Items listed in a dataset:

※ ※ ※

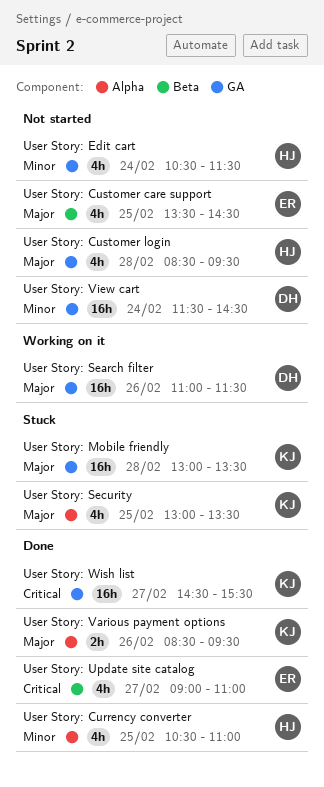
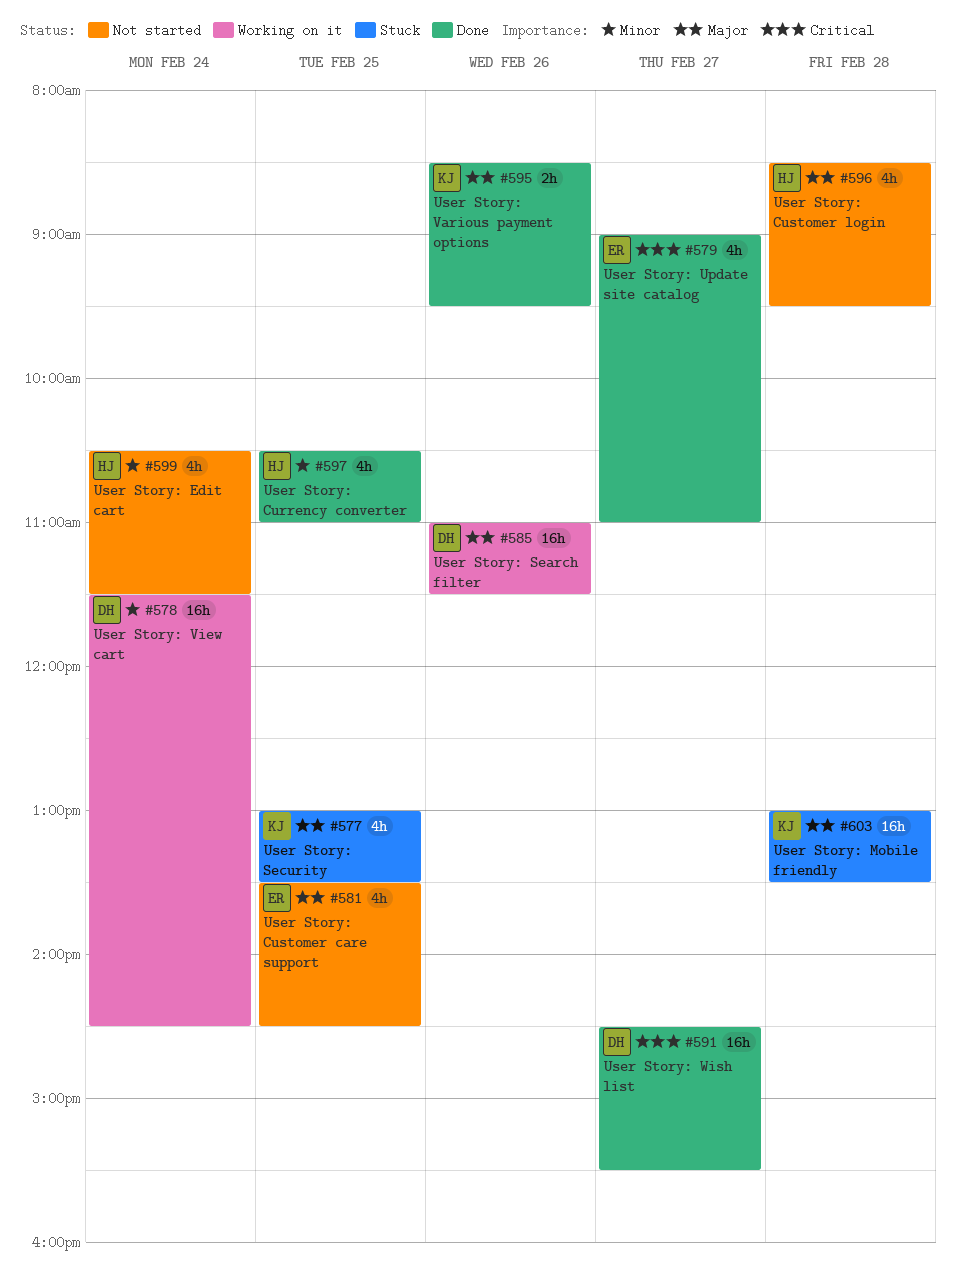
User Story: View cart, status: Not started -> Working on it
User Story: Wish list, owner: KJ -> DH

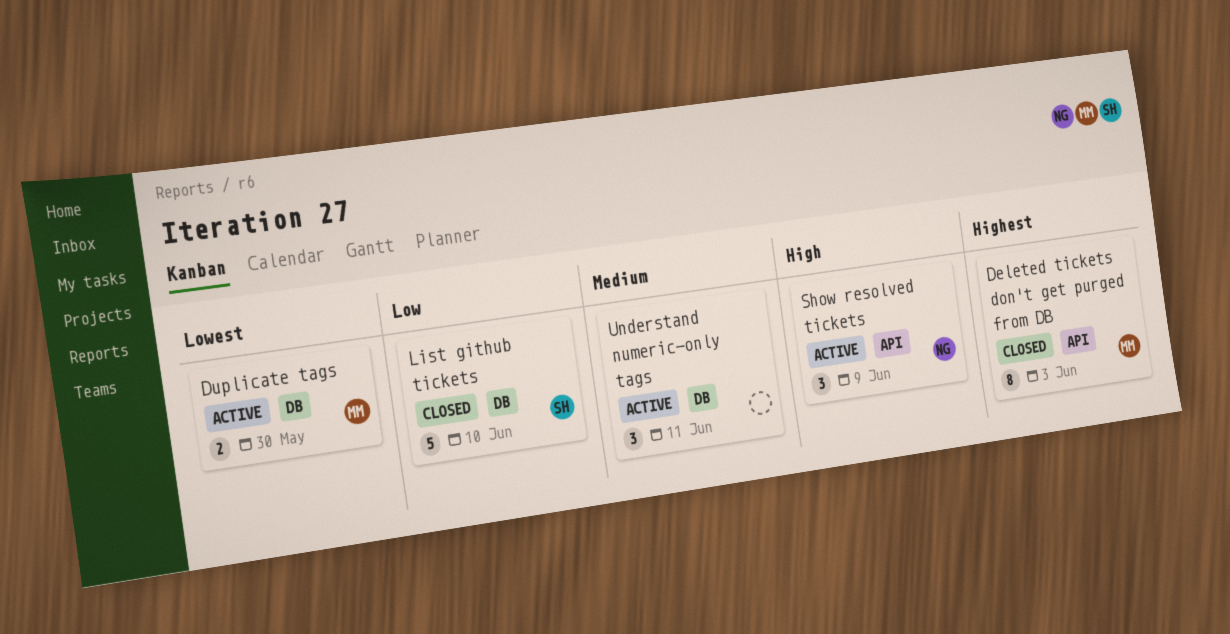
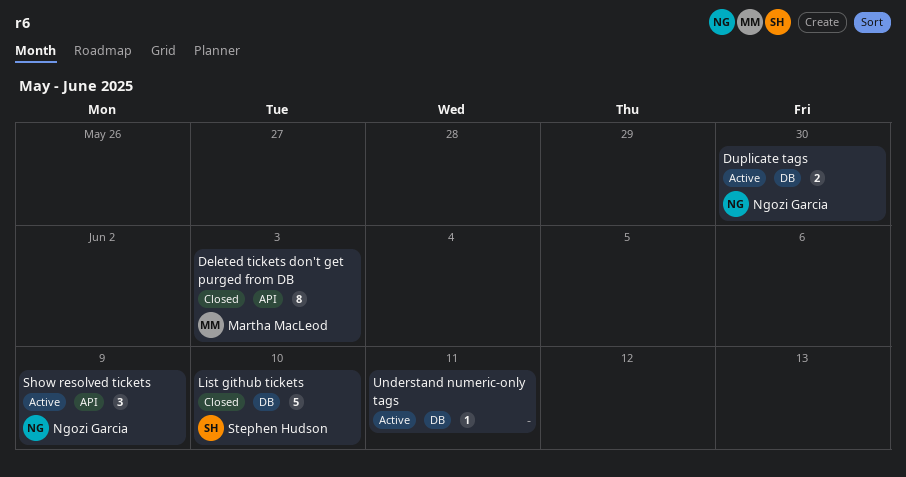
Duplicate tags, owner: Martha MacLeod -> Ngozi Garcia
Understand numeric-only tags, estimate: 3 -> 1

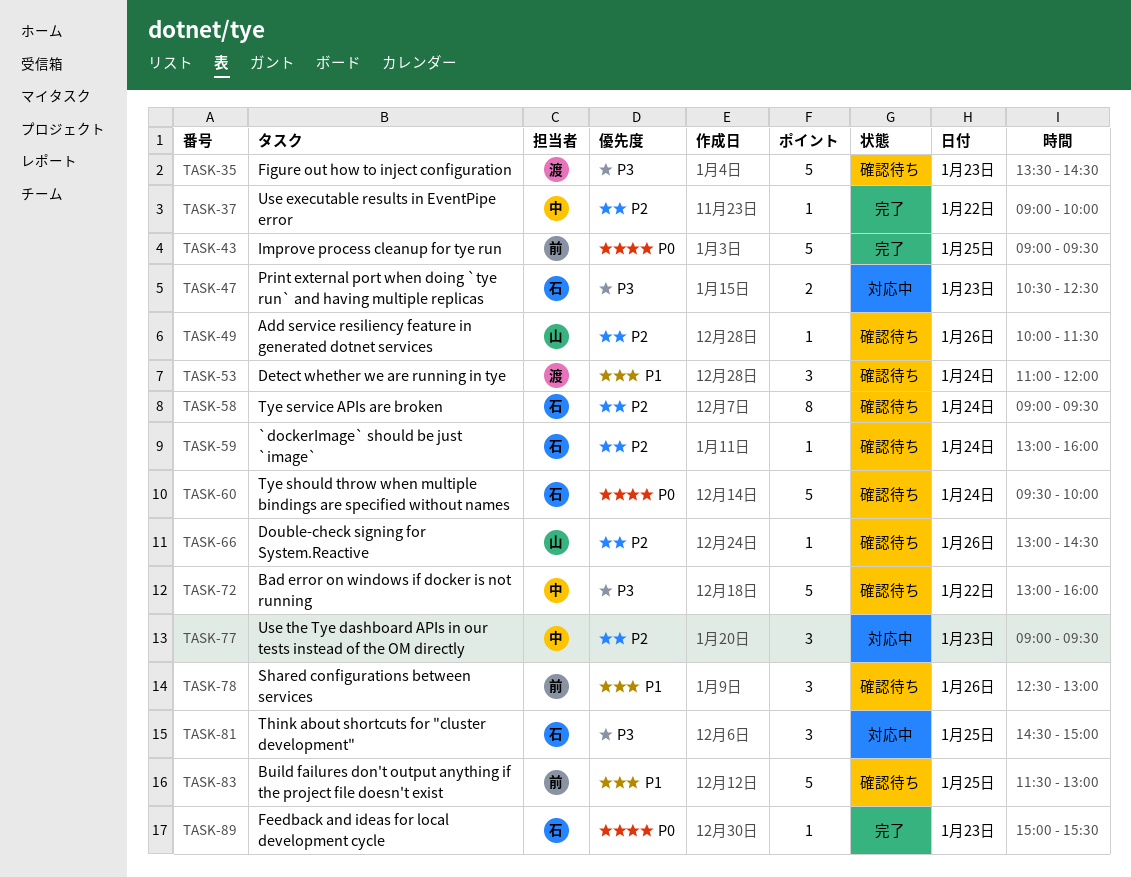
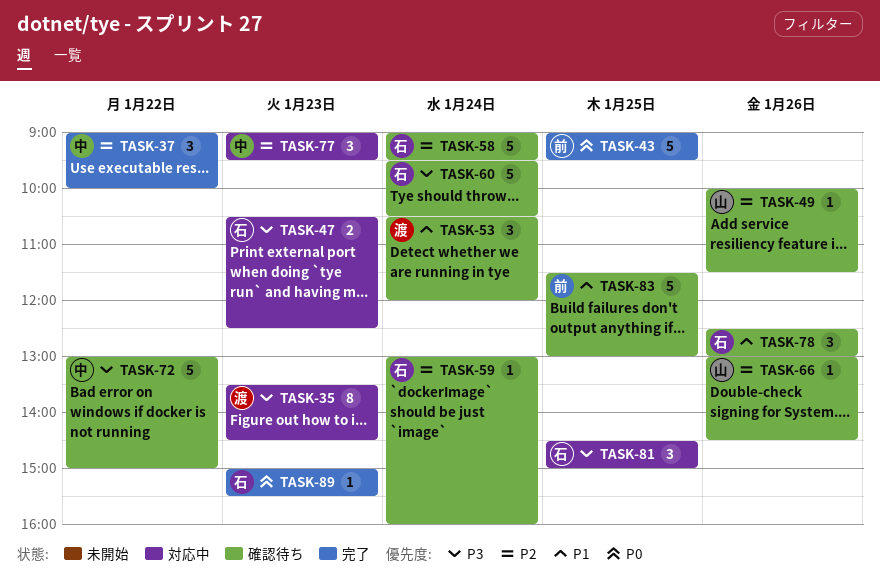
TASK-35, status: 確認待ち -> 対応中
TASK-35, estimate: 5 -> 8
TASK-37, estimate: 1 -> 3
TASK-53, begins: 11:00 -> 10:30
TASK-58, estimate: 8 -> 5
TASK-60, priority: P0 -> P3
TASK-60, ends: 10:00 -> 10:30
TASK-72, ends: 16:00 -> 15:00
TASK-78, owner: 前 -> 石

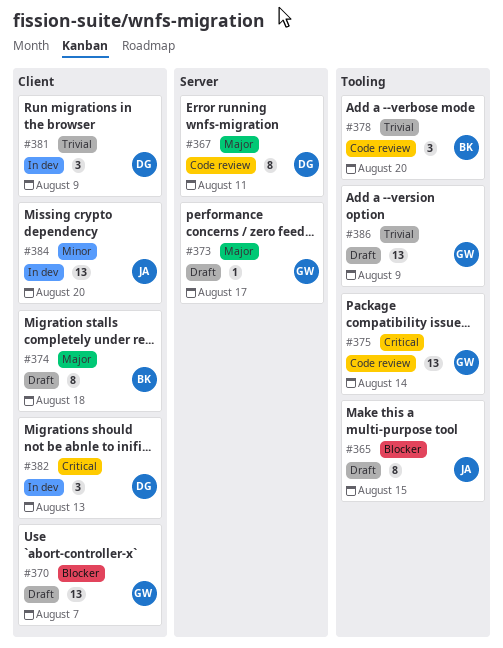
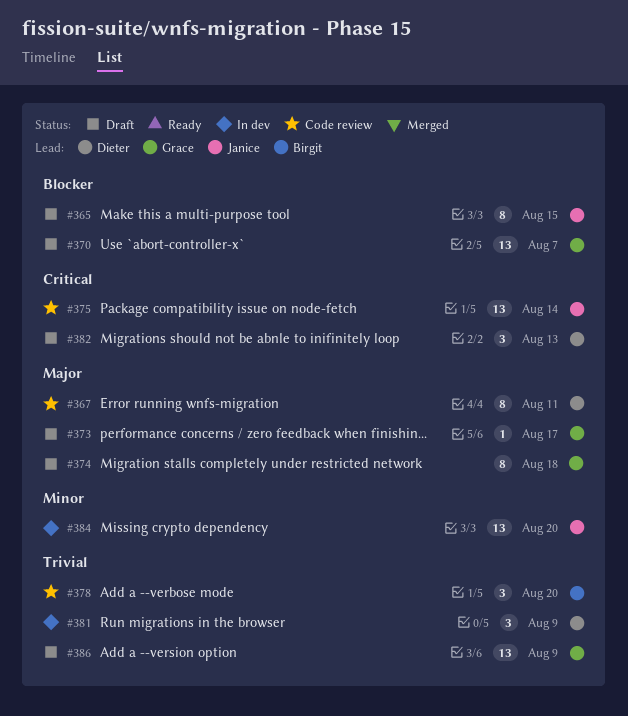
#374, owner: Birgit -> Grace
#375, owner: Grace -> Janice
#382, status: In dev -> Draft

※ ※ ※

Task goal
Once you reach the line containing "TASK-60, priority: P0 -> P3", print it and every line after it exactly, through the end of the entries, without any pictures.

Answer for the task
TASK-60, priority: P0 -> P3
TASK-60, ends: 10:00 -> 10:30
TASK-72, ends: 16:00 -> 15:00
TASK-78, owner: 前 -> 石

#374, owner: Birgit -> Grace
#375, owner: Grace -> Janice
#382, status: In dev -> Draft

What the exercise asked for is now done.